Fortschritte zunichtegemacht

Noch während ich mich bei meiner Organisation dafür einsetze, diese kommunalen Initiativen zu unterstützen, mache ich mir schon Sorgen über die weitreichenden Auswirkungen, die eine anhaltende Instabilität in Myanmar haben könnte. 

Die Verwaltung, insbesondere auf Provinzebene, hat sich allmählich mit der Übernahme durch das Militär abgefunden. Immer häufiger wird sie zu einem Austragungsort der Kämpfe zwischen Militär und Zivilgesellschaft zur Erlangung der Kontrolle über das Land. 
Die öffentliche Gesundheit leidet bereits stark darunter. Die Gesundheitsversorgung ist beeinträchtigt, gerade für Patientinnen und Patienten auf Langzeitbehandlung, wie z.B. Menschen mit HIV, könnte dies gravierende Folgen haben und jahrelange Bemühungen zur Bekämpfung von HIV in Myanmar wieder zunichtemachen. 

Für Organisationen wie meine, die Myanmars Gesundheitsbehörde bei der Erweiterung der Behandlungsmöglichkeiten von HIV, Hepatitis C und TB unterstützt haben, bedeutet der gegenwärtige Stillstand monatelange Ungewissheit. Innerhalb der Gesundheitsbehörde haben wir keinen Ansprechpartner mehr, mit dem wir uns gemeinsam um gesundheitliche Belange kümmern können. Wir sind auch besorgt, wie sich die Situation auf unseren Zugang zu hilfsbedürftigen Bevölkerungsgruppen auswirkt. 

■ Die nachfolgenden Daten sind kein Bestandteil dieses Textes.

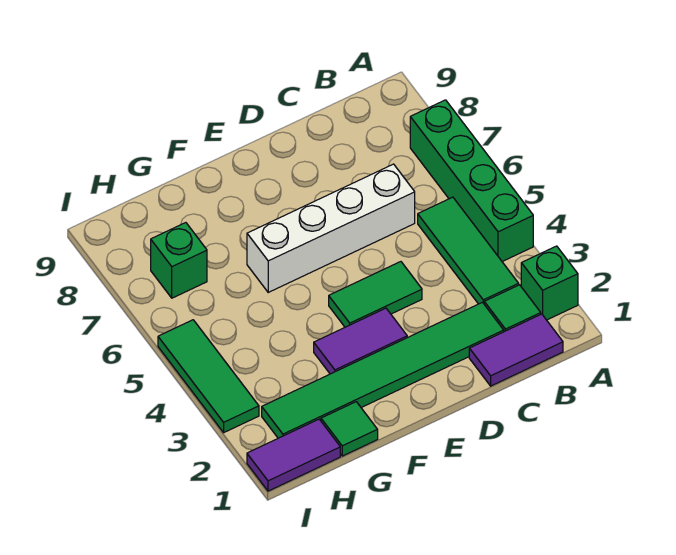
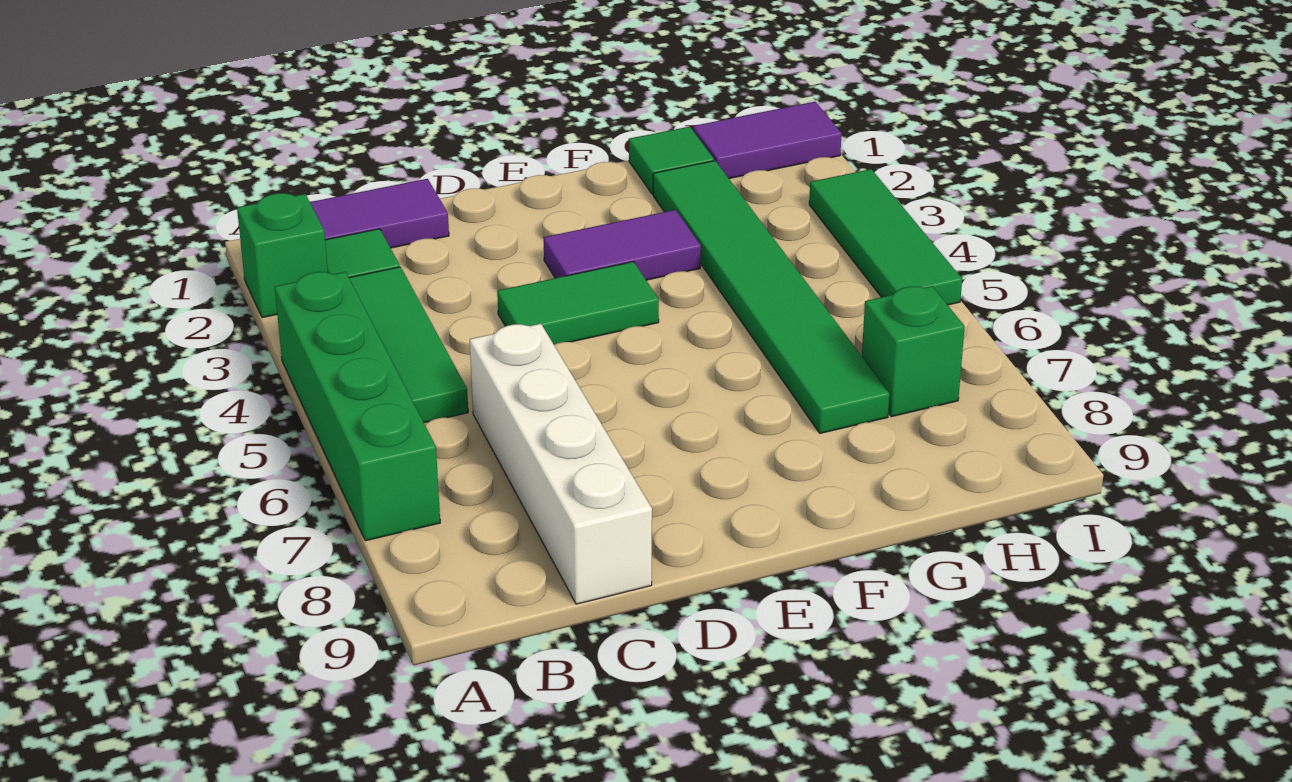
green tile C2:H2 level 1 -> green tile G2:G7 level 1
white brick C6:F6 level 1 -> white brick C6:C9 level 1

Nachdem wir jahrelang Tausende HIV-positive Menschen behandelt hatten, hatten wir begonnen, Patientinnen und Patienten an das Nationale Aids-Programm zu überweisen – was zeigte, dass das Land immer mehr in der Lage ist, diese Leistungen selbst anzubieten. Diese Überweisungen sind nun auf Eis gelegt. Solange das nationale Programm nicht funktionsfähig ist, stellen wir deshalb weiterhin Medikamente zur Verfügung und nehmen neue Patientinnen und Patienten auf. Doch wir wissen nicht, wie lange wir diese Arbeit ohne Partner*innen, Arzneimittelnachschub und Personal in öffentlichen Einrichtungen aufrechterhalten können.

Jahrelange Auswirkungen möglich

Schon die wirtschaftlichen Folgen von Covid-19 hatten Myanmars Fähigkeit, die Gesundheitsversorgung auszubauen, infrage gestellt. Mit der Wirtschaftskrise, die nun auf den Militärputsch folgen wird, wird die Armut mit grosser Wahrscheinlichkeit stark zunehmen – und dadurch auch der Bedarf an Hilfe von internationaler Seite. Doch solange ausländische Geber*innen ihre Zahlungen aussetzen, dürften die Auswirkungen noch über Jahre zu spüren sein. 

Die Frage des Taxifahrers konnte ich also nur unzureichend beantworten. Doch das Mindeste, was wir tun können, ist, auch jetzt an der Seite unserer Kolleginnen und Kollegen und unserer Patient*innen zu bleiben und uns für die Gesundheit der Schwächsten einzusetzen. 

 


Francesca Quinto ist Landesverantwortliche von Ärzte ohne Grenzen Schweiz in Myanmar.